▶ Work item:
Your reply should reproduce all the data below exactly while excluding the pictures.

▶ Collected data:
Start of Block

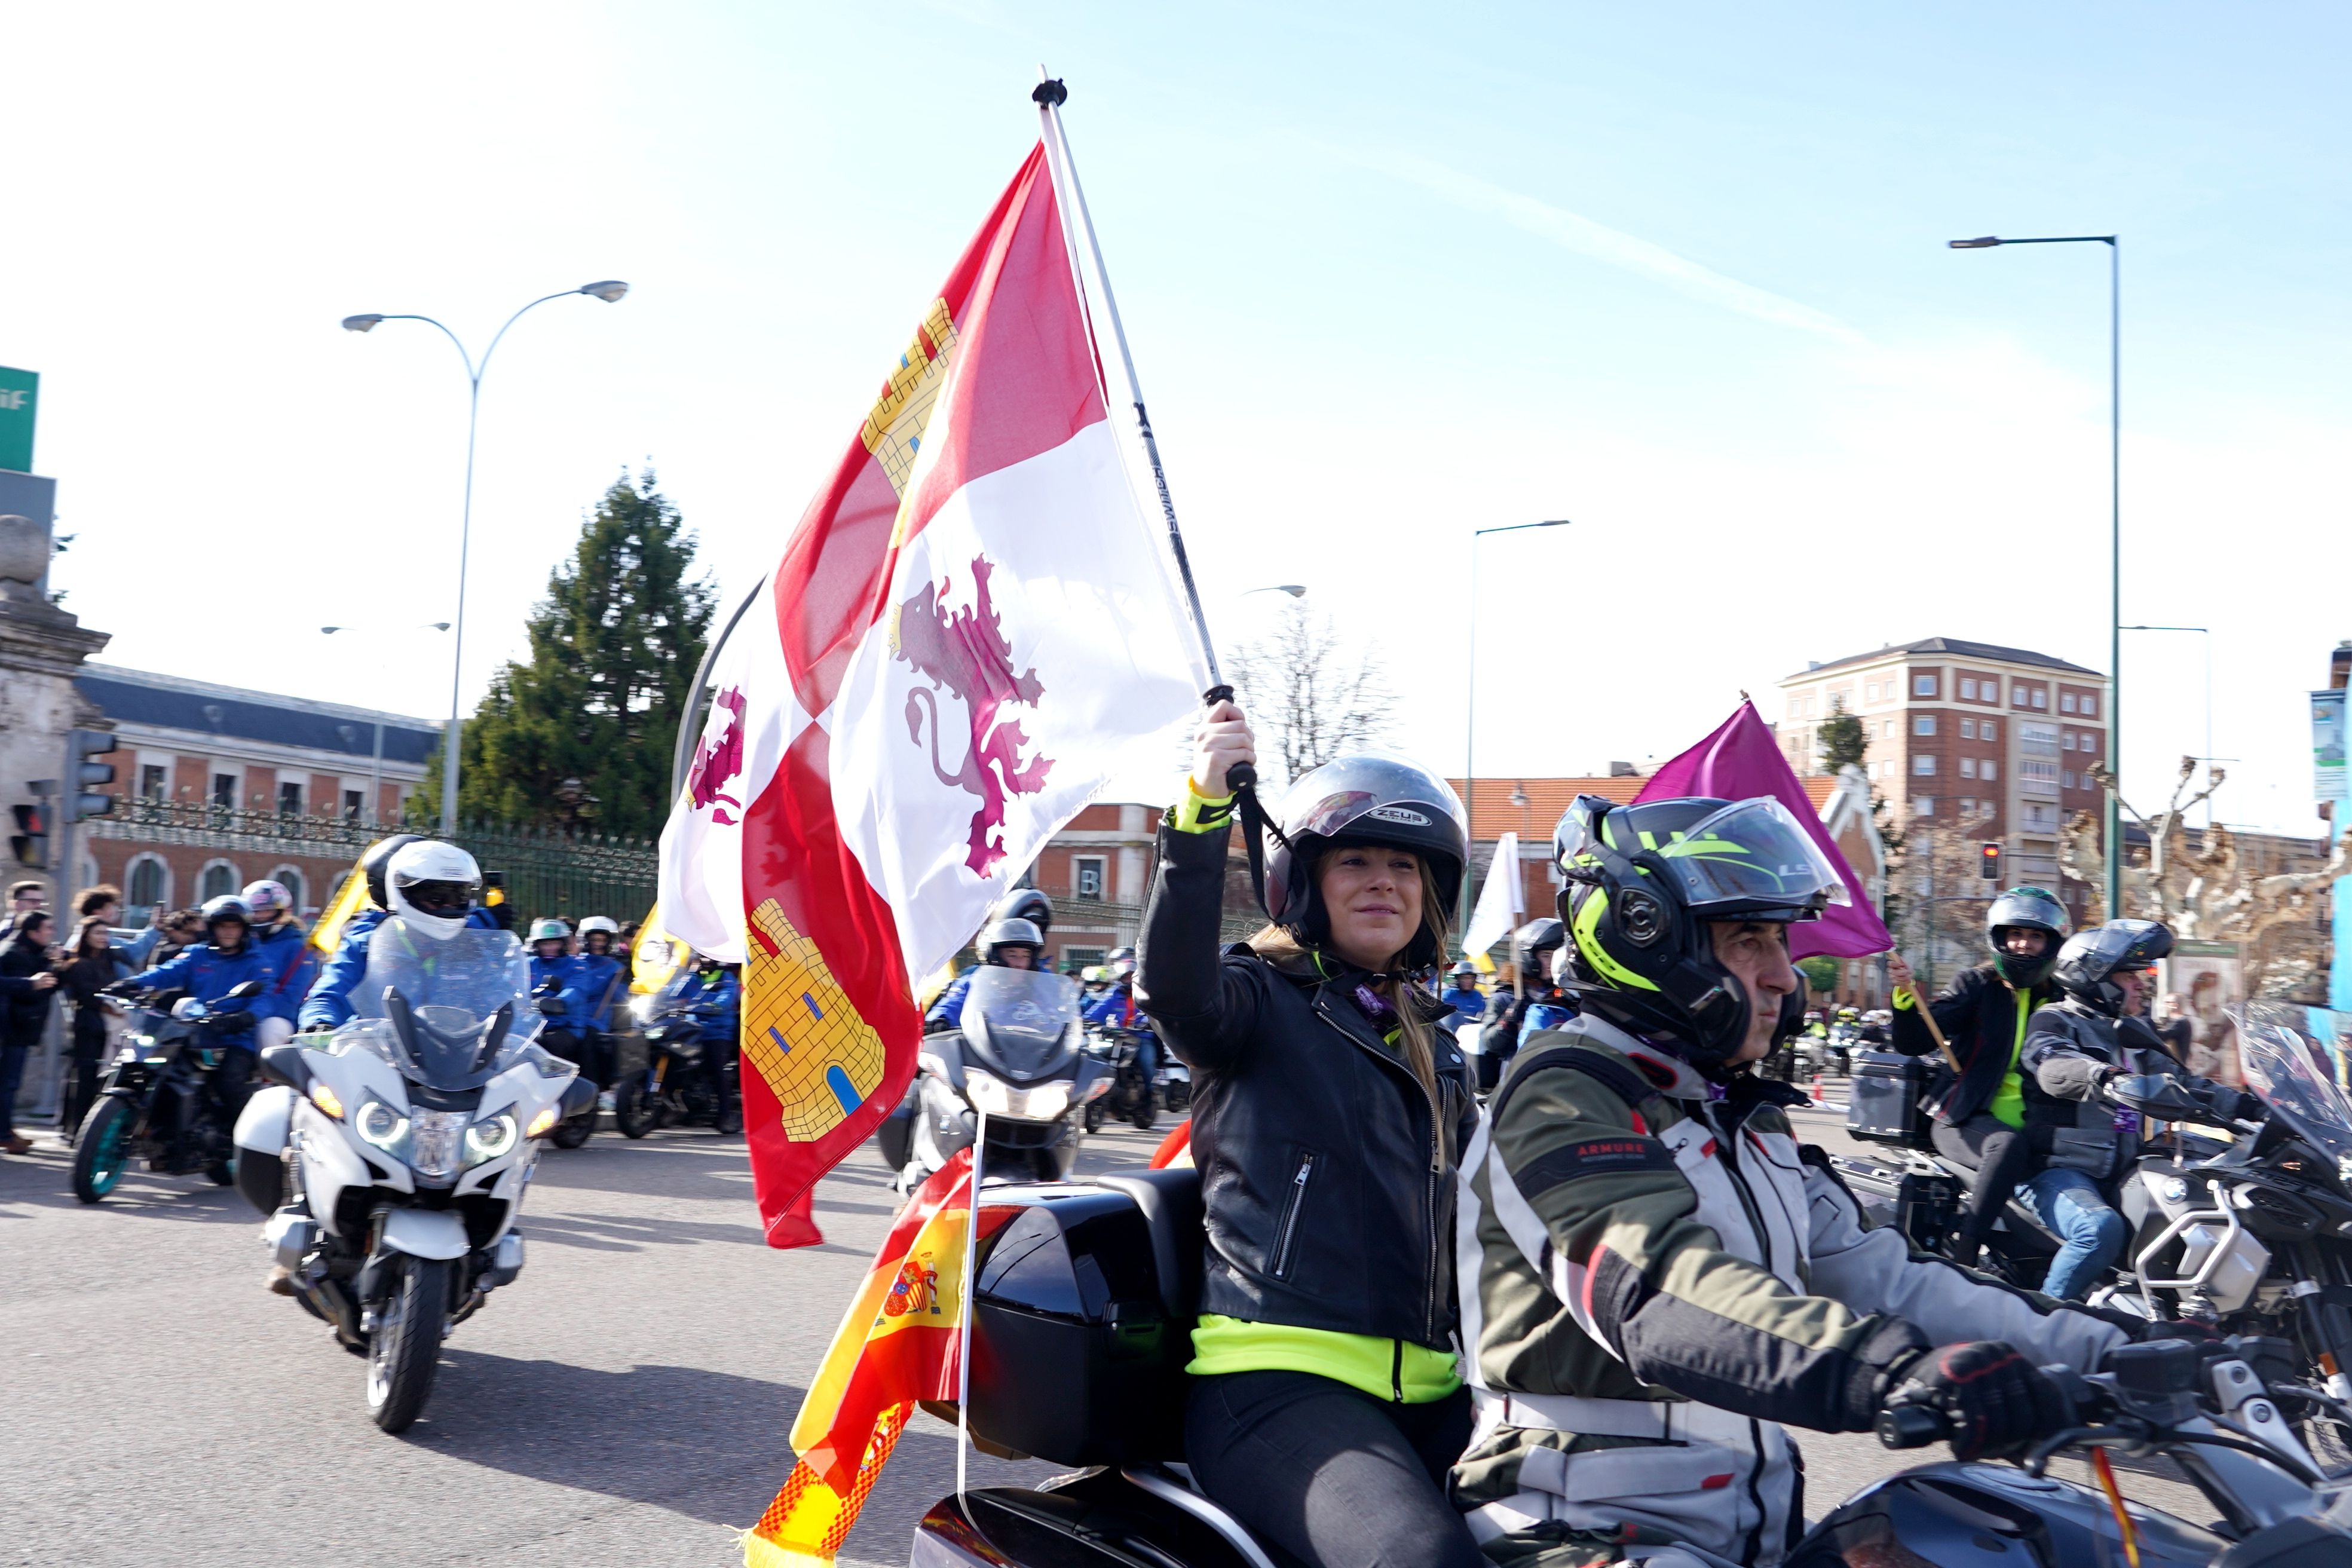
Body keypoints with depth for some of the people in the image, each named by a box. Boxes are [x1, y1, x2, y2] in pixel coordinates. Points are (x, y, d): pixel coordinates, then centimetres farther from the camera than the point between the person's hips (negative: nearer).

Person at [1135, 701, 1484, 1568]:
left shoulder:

End of Block

▶ Solution to this problem:
Body keypoints with depth for some of the people in the image, each named by a box. Boxes are [x1, y1, x2, y2] in pixel coordinates. Points are (x, y, d): pixel coordinates, then centimetres farther from the camera than the point between the person's hips (negative: nearer).

Person at [1135, 701, 1484, 1568]:
left shoulder:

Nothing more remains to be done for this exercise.